**Exercise description**
When a line of the records contains "this", copy it.

─── Available data

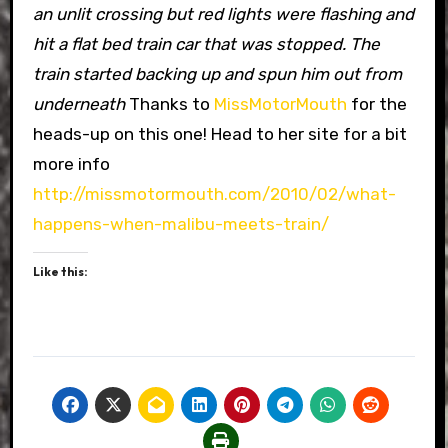
an unlit crossing but red lights were flashing and
hit a flat bed train car that was stopped. The
train started backing up and spun him out from
underneath
Thanks to
MissMotorMouth
for the
heads-up on this one! Head to her site for a bit
more info
http://missmotormouth.com/2010/02/what-
happens-when-malibu-meets-train/
Like this:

──────

**Response below**
heads-up on this one! Head to her site for a bit
Like this:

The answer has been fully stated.